**About this task:** Where "manage" appears in a line of the entries below, that line should be copied.

Pictures paired with source code
=== Begin Enclosure ===

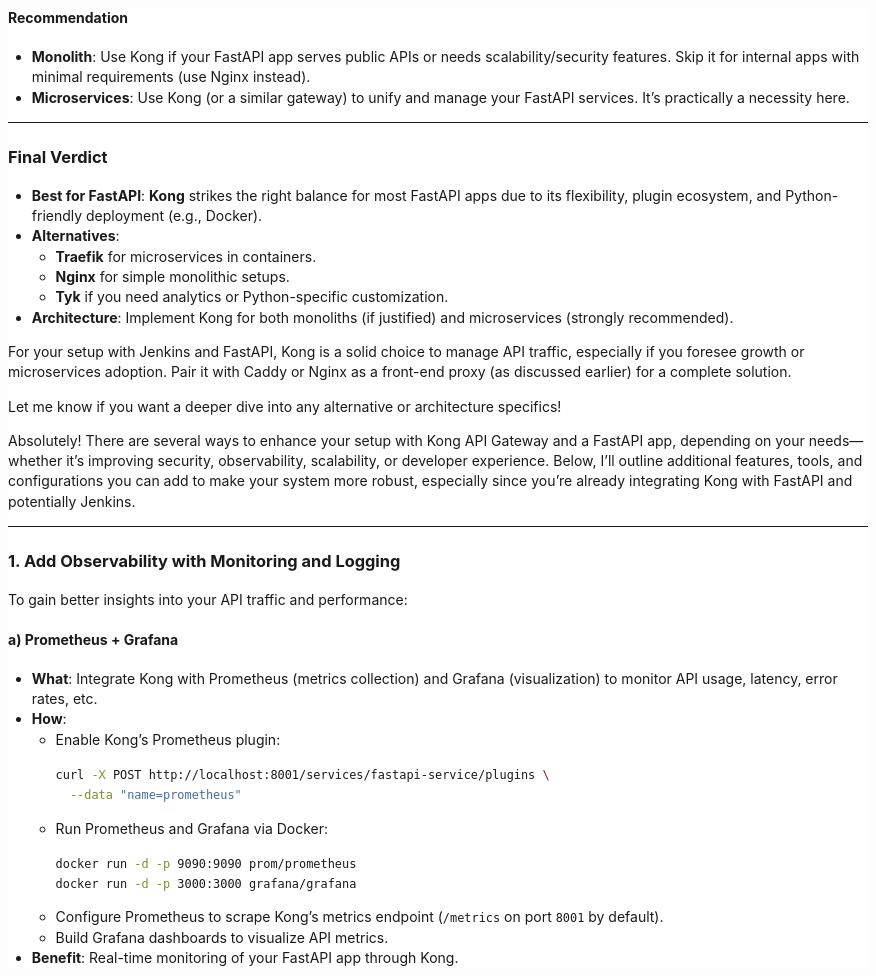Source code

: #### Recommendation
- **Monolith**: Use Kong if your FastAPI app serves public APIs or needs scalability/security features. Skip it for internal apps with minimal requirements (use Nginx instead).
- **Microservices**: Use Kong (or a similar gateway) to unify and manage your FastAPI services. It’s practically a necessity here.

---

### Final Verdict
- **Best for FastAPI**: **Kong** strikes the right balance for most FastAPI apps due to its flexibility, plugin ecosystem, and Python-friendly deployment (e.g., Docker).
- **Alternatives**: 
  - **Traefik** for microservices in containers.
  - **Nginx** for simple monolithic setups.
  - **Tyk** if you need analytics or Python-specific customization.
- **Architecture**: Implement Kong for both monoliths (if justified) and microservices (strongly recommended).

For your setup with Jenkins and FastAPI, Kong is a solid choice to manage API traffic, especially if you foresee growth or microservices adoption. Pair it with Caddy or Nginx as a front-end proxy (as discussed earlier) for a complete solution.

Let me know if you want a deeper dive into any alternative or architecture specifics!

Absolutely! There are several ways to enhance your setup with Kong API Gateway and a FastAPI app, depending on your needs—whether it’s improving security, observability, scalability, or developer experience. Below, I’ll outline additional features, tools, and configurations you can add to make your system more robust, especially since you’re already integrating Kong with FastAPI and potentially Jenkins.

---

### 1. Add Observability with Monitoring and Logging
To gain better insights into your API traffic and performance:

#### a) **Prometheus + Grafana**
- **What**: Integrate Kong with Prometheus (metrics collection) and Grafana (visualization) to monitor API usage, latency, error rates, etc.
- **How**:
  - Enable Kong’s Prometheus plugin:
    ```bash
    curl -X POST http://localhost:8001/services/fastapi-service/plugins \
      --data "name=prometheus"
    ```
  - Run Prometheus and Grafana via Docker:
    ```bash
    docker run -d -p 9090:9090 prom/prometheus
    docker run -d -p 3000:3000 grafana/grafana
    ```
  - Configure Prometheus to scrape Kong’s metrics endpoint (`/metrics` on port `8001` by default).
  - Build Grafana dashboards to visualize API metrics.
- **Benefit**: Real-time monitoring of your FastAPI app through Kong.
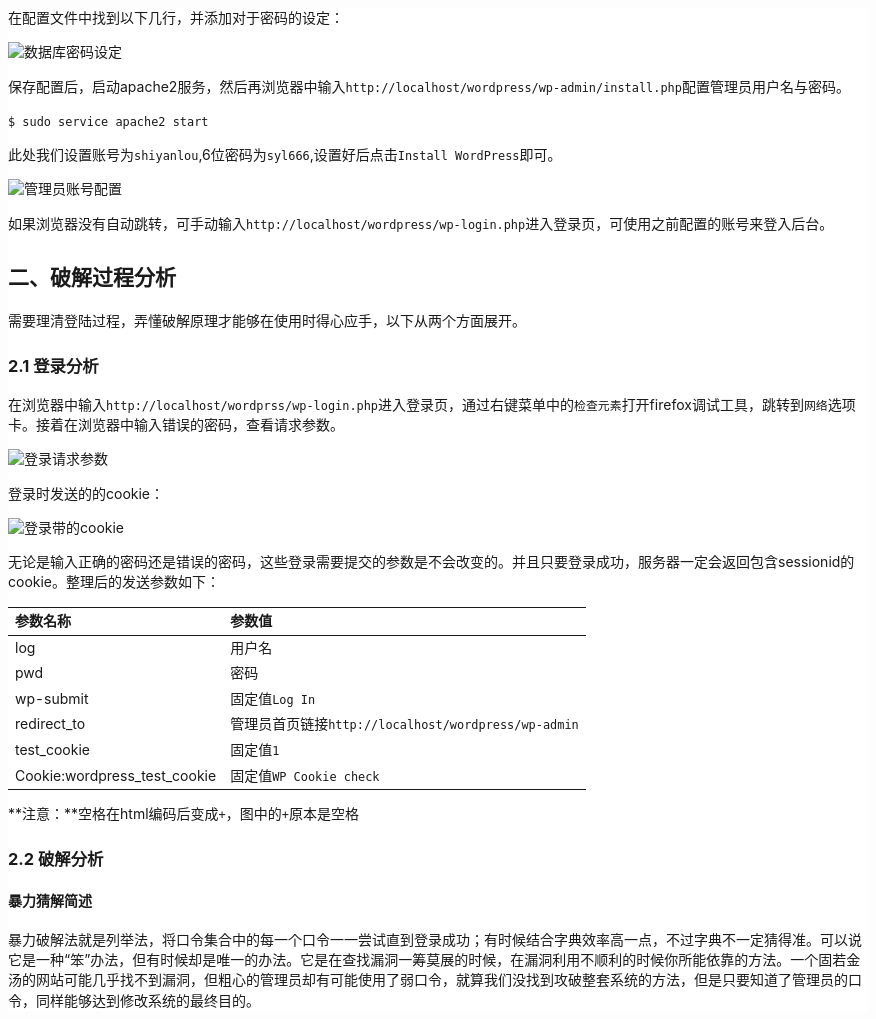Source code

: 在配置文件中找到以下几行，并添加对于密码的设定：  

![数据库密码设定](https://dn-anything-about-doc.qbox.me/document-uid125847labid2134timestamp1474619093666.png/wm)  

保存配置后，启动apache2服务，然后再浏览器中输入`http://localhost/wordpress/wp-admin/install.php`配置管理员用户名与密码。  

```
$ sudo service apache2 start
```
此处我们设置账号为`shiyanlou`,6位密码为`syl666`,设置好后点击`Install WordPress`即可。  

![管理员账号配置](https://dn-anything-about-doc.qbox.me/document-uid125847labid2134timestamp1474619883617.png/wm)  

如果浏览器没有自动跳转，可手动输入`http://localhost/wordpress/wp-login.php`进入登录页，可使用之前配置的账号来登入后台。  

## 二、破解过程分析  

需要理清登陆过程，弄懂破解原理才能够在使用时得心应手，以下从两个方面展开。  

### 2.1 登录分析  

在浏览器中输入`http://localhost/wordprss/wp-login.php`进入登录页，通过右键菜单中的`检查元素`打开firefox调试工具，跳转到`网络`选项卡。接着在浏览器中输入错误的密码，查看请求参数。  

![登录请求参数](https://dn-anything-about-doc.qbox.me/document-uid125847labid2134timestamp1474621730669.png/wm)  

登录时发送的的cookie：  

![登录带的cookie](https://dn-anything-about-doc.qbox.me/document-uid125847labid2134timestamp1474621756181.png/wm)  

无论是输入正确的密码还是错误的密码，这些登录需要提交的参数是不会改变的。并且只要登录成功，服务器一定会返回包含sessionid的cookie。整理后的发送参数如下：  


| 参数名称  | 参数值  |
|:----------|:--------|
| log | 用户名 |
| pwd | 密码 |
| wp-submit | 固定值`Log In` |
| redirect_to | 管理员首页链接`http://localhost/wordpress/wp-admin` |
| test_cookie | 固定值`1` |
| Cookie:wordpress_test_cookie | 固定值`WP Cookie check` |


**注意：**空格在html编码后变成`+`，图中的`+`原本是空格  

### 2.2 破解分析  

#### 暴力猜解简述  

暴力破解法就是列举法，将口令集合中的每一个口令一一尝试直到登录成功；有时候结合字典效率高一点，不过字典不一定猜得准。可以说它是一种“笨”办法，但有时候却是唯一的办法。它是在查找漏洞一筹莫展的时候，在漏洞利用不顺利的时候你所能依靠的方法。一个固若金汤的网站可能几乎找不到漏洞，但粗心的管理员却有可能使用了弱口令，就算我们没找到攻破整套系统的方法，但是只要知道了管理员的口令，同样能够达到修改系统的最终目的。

=== End Enclosure ===

**Output of the task:**
- **Microservices**: Use Kong (or a similar gateway) to unify and manage your FastAPI services. It’s practically a necessity here.
For your setup with Jenkins and FastAPI, Kong is a solid choice to manage API traffic, especially if you foresee growth or microservices adoption. Pair it with Caddy or Nginx as a front-end proxy (as discussed earlier) for a complete solution.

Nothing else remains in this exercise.